[Exercise]: Tally every line of the listing where the string "curses" is found, and state the total alone.

|---|

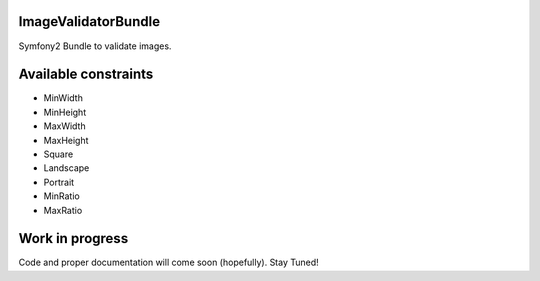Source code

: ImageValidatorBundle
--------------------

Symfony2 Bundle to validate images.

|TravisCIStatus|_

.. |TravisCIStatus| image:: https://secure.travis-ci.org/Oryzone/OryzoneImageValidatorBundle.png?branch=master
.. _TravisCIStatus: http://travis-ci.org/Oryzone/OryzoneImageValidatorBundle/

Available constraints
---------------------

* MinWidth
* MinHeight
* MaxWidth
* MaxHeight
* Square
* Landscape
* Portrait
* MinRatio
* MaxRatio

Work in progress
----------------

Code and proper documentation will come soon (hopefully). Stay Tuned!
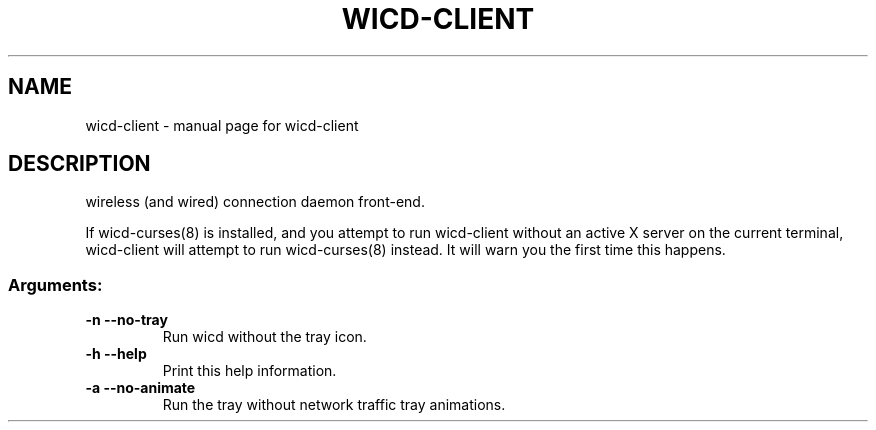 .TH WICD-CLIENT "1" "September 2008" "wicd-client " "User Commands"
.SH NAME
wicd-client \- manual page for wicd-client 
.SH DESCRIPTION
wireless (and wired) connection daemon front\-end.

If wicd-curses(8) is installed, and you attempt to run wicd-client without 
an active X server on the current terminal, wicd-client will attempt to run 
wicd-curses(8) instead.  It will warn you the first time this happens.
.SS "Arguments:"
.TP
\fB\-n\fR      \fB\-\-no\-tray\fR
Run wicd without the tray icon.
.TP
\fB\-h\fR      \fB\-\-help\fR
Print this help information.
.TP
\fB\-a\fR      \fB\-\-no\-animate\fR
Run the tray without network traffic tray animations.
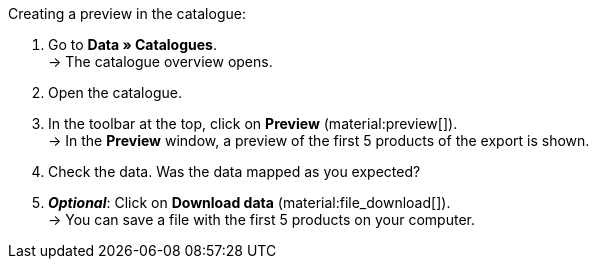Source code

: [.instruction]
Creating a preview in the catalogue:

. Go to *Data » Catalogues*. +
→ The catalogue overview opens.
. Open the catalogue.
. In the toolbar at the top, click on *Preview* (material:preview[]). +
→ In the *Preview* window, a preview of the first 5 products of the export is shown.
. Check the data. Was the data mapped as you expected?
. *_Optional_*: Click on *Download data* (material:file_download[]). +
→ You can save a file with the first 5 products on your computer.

|---|

[Result of the exercise]: 2